TASK: State how many lines in the items below contain the string "était", matching case exactly, and give only that number.

(Extracted data entries)
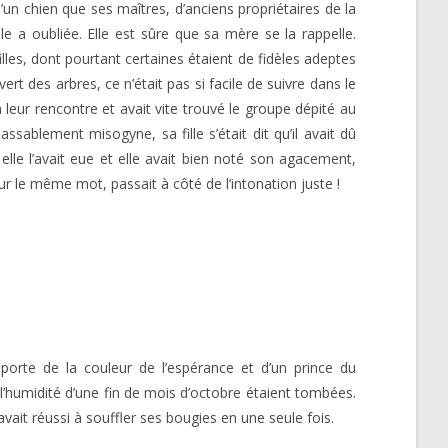
’un chien que ses maîtres, d’anciens propriétaires de la
le a oubliée. Elle est sûre que sa mère se la rappelle.
filles, dont pourtant certaines étaient de fidèles adeptes
t des arbres, ce n’était pas si facile de suivre dans le
 à leur rencontre et avait vite trouvé le groupe dépité au
ssablement misogyne, sa fille s’était dit qu’il avait dû
elle l’avait eue et elle avait bien noté son agacement,
sur le même mot, passait à côté de l’intonation juste !
porte de la couleur de l’espérance et d’un prince du
 l’humidité d’une fin de mois d’octobre étaient tombées.
 avait réussi à souffler ses bougies en une seule fois.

SOLUTION: 2